To protect your rights, we need to prevent others from denying you these rights or asking you to surrender the rights. Therefore, you have certain responsibilities if you distribute copies of the software, or if you modify it: responsibilities to respect the freedom of others.

But the GPL does more than just its text: adopting the GPL is a statement of principle on the part of the original authors, of the people who adopt the project, and of the people who later help maintain the project. It is a statement that freedom is valued and that it is valued in a universal sense, not just in a personal or isolated sense.

This is implicit, not explicit, in the choice of license, but despite that I see this pattern in projects. Projects that choose the GPL are more likely to engender a spirit of openness and sharing. Not of the core project itself — both GPL and permissively licensed projects accomplish this just fine so long as they are properly maintained, and their success is far more related to how the project is managed than the licensing. But I see the difference in the sofware that grows up around the project: extensions, complementary projects, documentation.

Maybe this is because of licensing. The license filters the community, and the people who are left in a GPL project are all at least open to sharing. But more than that, I think it puts people in the right state of mind to share. The project feels more principled, the participation is based less on pragmatism and more on optimism. And there’s always people coming into open source who haven’t really figured out why or what they want to get out of it. Presenting them with the principles of Free Software influences their decision. (This issue has caused some debate about terminology.)

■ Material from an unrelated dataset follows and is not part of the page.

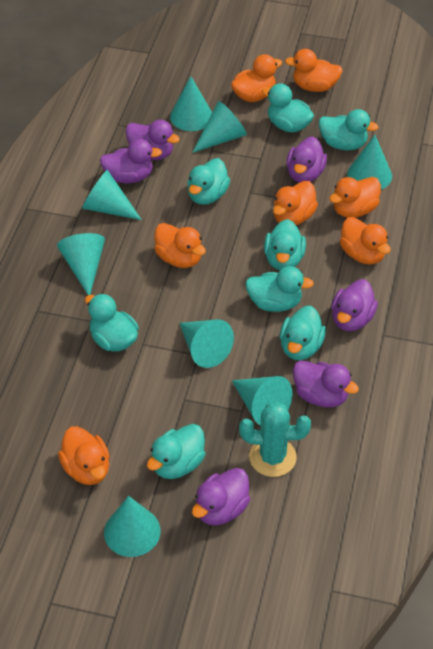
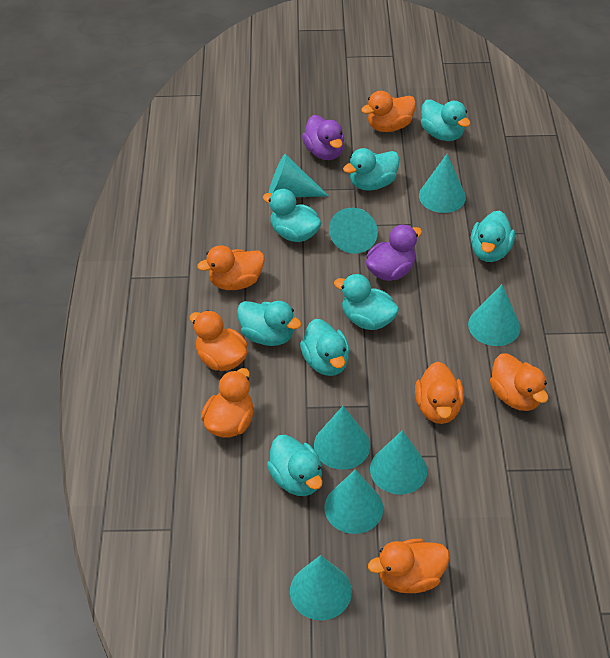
purple duck: [100,139,162,184] [126,120,180,160] [192,468,251,526] [286,136,327,183] [293,361,359,407] [331,279,378,331] = 6 -> [302,115,344,160] [366,225,422,281] = 2
turquoise cactus: [239,401,311,477] = 1 -> none = 0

With all that said, you don’t need the GPL to present the principles of a project. It’s certainly the easiest way to do so. The GPL is shorthand for a rich set of principles and ideals. But it’s shorthand for people who are already in the know. The ideas need to be reiterated and explained and reconsidered to stay relevant. I think a project might do more good with an explicit statement of principles. With that in place the licensing might not matter so much.